Every record below should be printed again exactly, with its pictures removed.

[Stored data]
------------------------------------------------------------
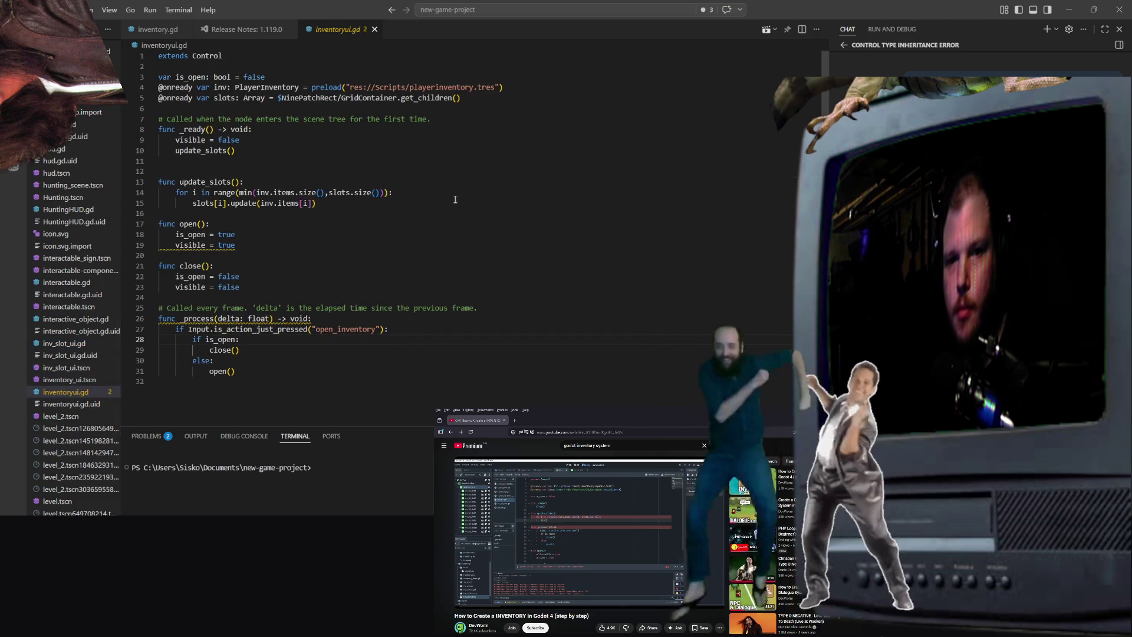
left_click(1077, 10)
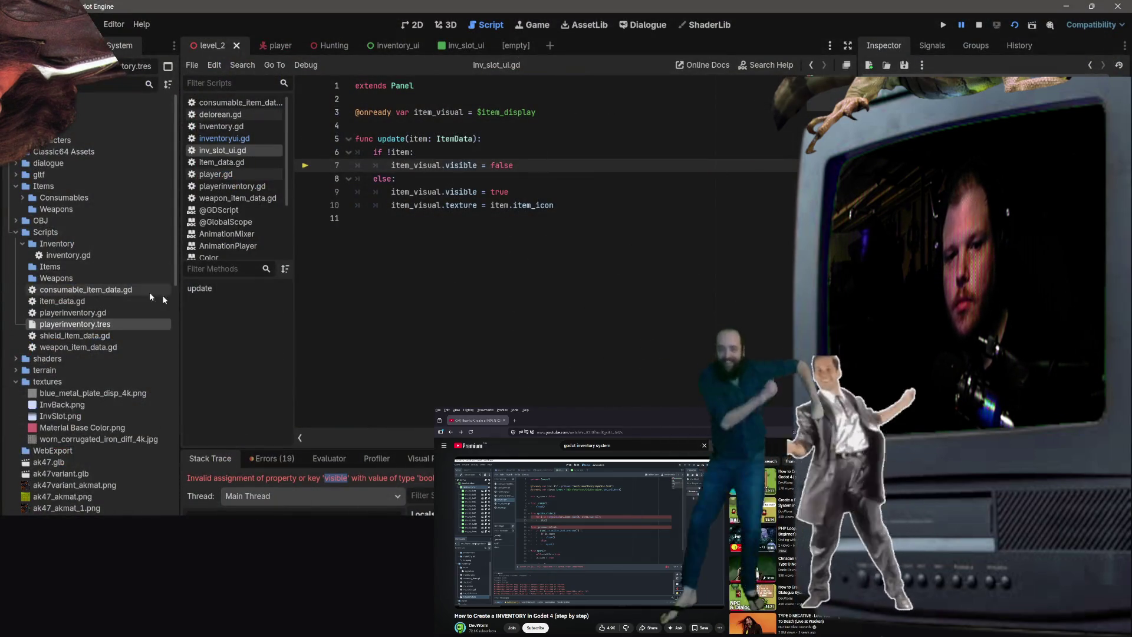
Scroll the FileSystem dock, deselect the error text, and switch back to VS Code.
scroll(123, 477, "down", 5)
left_click(408, 256)
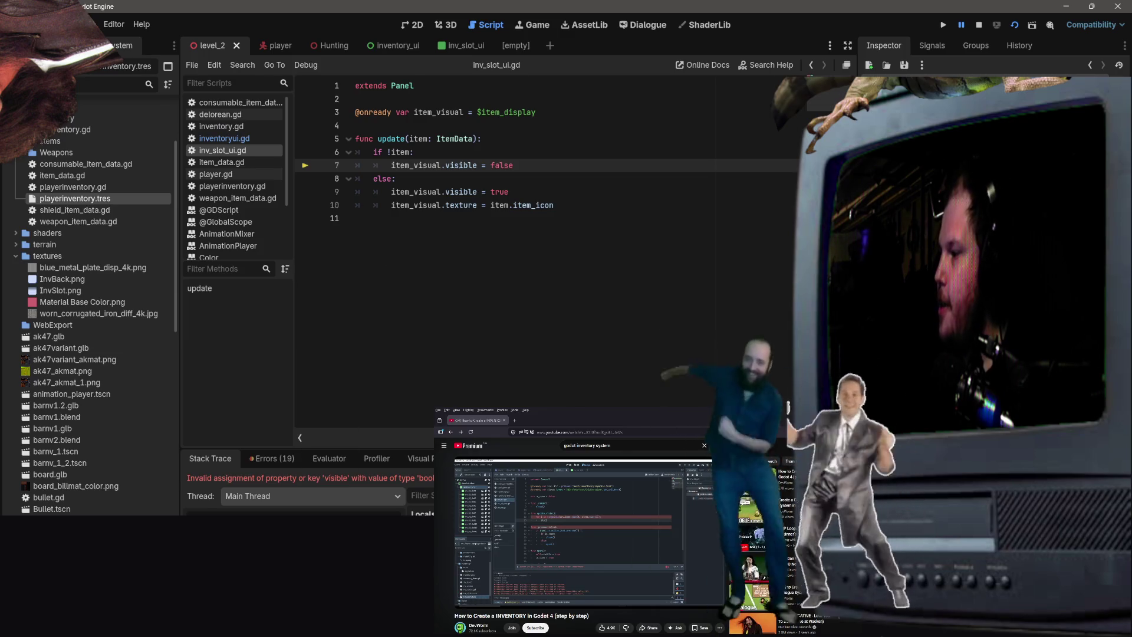
key("alt+Tab")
------------------------------------------------------------
* **Solution**:
left_click(1077, 10)
Scroll the FileSystem dock, deselect the error text, and switch back to VS Code.
scroll(123, 477, "down", 5)
left_click(408, 256)
key("alt+Tab")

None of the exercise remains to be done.